[Author's Note: A Raziel introspection short. Nothing more.]

My mind turns to vengeance, unbidden. But it doesn't help. They say that vengeance steals your life.

They are wrong, for what am I but living proof?

Chill Death came to claim me, and into the breach stepped hot Rage and her brother, burning Vengeance. They fought back Death over a period of a thousand years and finally triumphed, salvaging me. But such a fight is never without consequences, even for the victors, for none can strike at Death and hope to come away unscathed. The siblings' heat was extinguished by their long fight in Death's cold kingdom. Rage became frozen Hate, and Vengeance's fire became instead insidious, paralyzing frost.

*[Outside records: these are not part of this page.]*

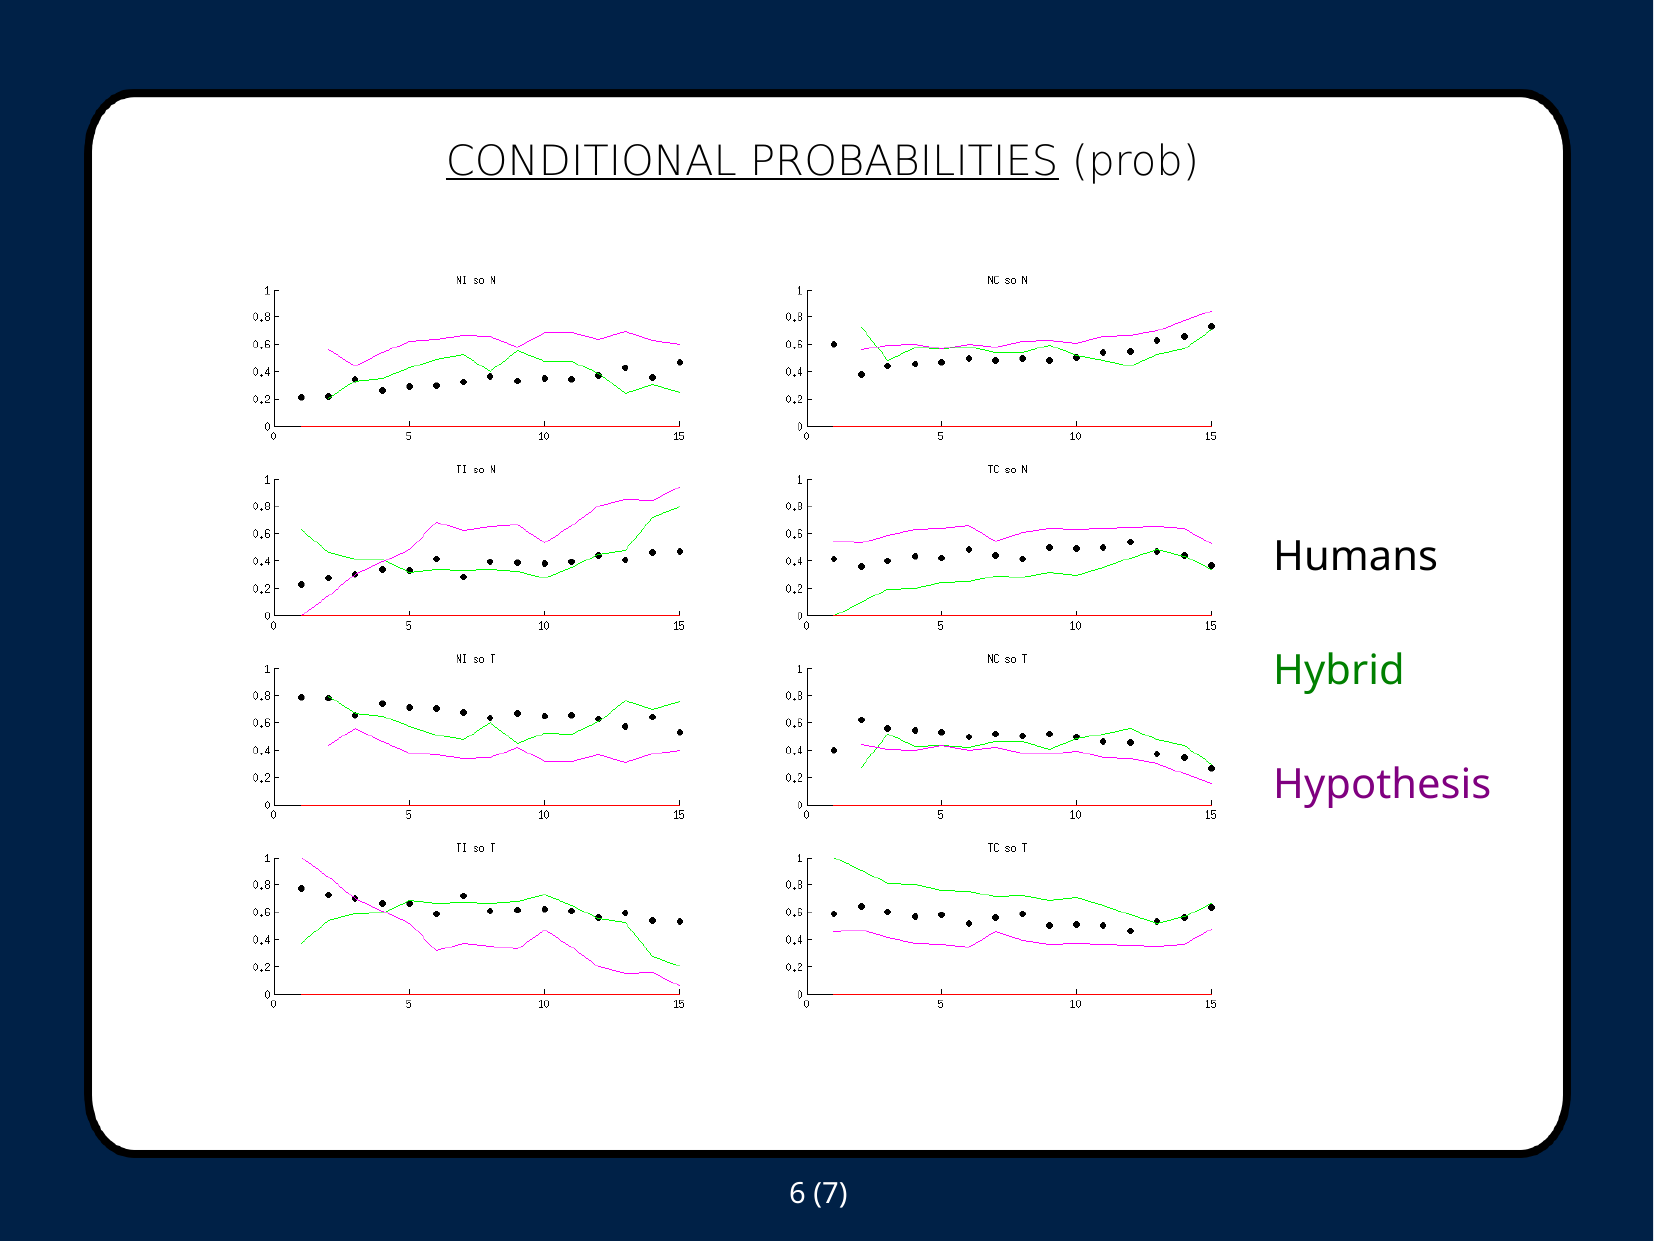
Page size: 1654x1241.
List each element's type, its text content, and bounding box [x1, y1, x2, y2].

title 6 (7) [74, 1170, 1562, 1214]
picture [0, 0, 1654, 1241]
title CONDITIONAL PROBABILITIES (prob) [207, 136, 1438, 186]
title Humans Hybrid Hypothesis [1273, 345, 1557, 991]
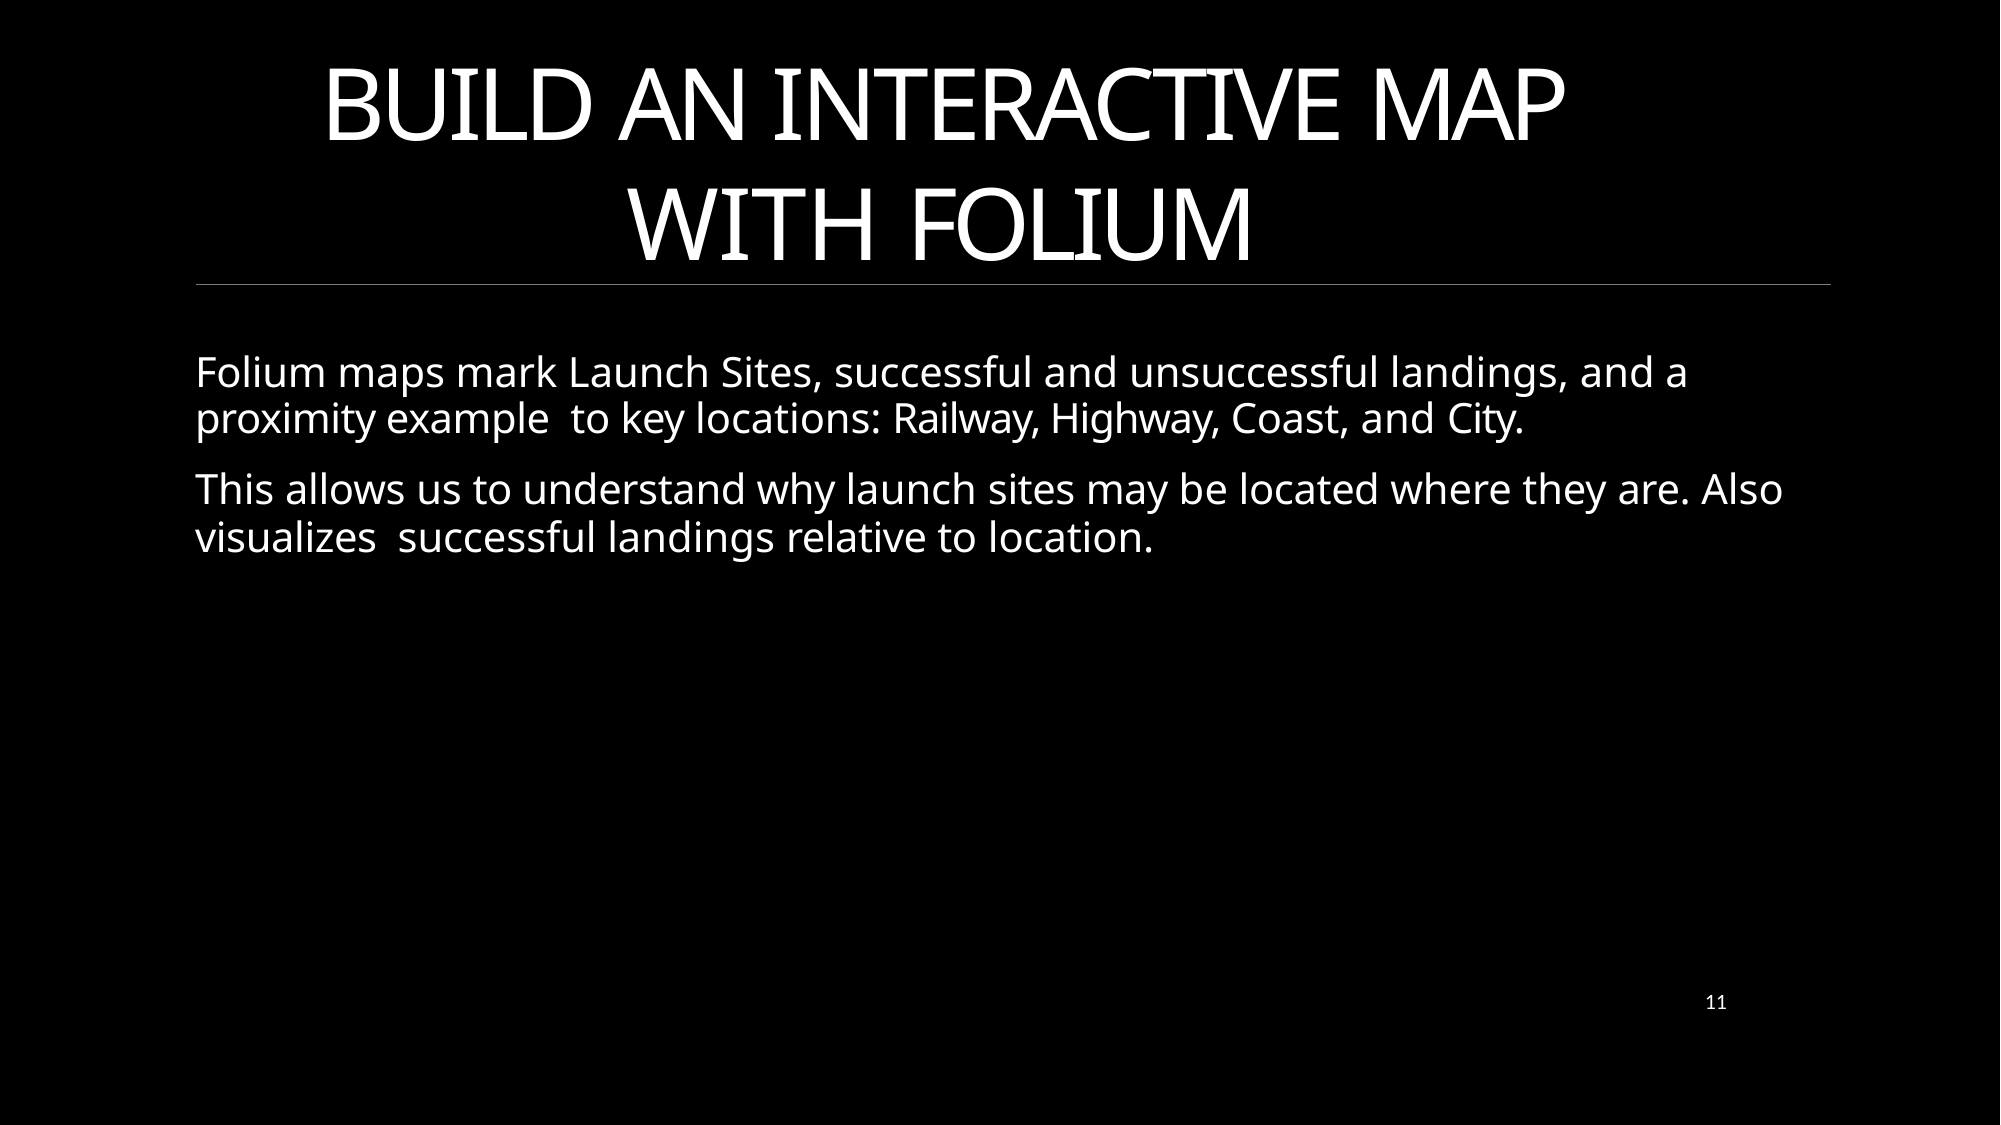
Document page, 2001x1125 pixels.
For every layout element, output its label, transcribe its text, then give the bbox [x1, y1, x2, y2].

title Build an interactive map with Folium [193, 36, 1690, 282]
text_box Folium maps mark Launch Sites, successful and unsuccessful landings, and a proximity example to key locations: Railway, Highway, Coast, and City. This allows us to understand why launch sites may be located where they are. Also visualizes successful landings relative to location. [192, 343, 1867, 563]
slide_number 7 [1698, 979, 1788, 1026]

That which does not kill us makes us stronger, the old saying goes, and it was as true for the siblings as it has been true for me. A burning anger will burn itself out, when its fuel is gone, and vengeance in its turn, lacking anger to feed on, will weaken and fade. Fire is flickering, intangible and transitory: ice is solid, patient, and all-pervading. Cast a memory into the flame and watch it vanish, consumed: lock a memory in ice and view it forever, unchanging, untouched by time, removed from the world.

And here I am, a memory, locked in the cold of the Abyss. Ravaged by my fall, perhaps, but not by time. My body is gone. My spirit clothes itself in the form it knew best. Intangible, like fire, the spirit. I must learn to clothe it in ice.

The voice said: "Raziel. You are worthy."

I feel nothing - worthy, least of all.

And then, with time comes knowledge and the matter of flesh, the ice to clothe my raw bones and give me the strength I need to re-enter the world. Flesh comes uneasily and I do not welcome it. With it comes feeling once again, a neck to crack, skin to crawl with dust.

The past itches. It seethes in my mind like nested, chittering ants under a stone when the careless foot turns it over. It itches where I have it swathed around me: my shoulders, my neck, the bones of my face where they lie under the thin new flesh. It used to be my flag, my badge, my honour and my joy. Now, it is an itch so deep it feels as if it has driven a thousand tiny holes into each of my ravaged bones and through each hole the winds of the spectral realm howl.

I feel again, but it is not the feeling of life nor even of undeath, only this ceaseless, mindless itching which drives me on.

My claws come up to scratch at the cowl, unbidden. But it doesn't help. If I could scratch myself to the quick, if I could peel off the flesh I have striven so long and hard to gather around me, it would still not be enough to take away the itch inside.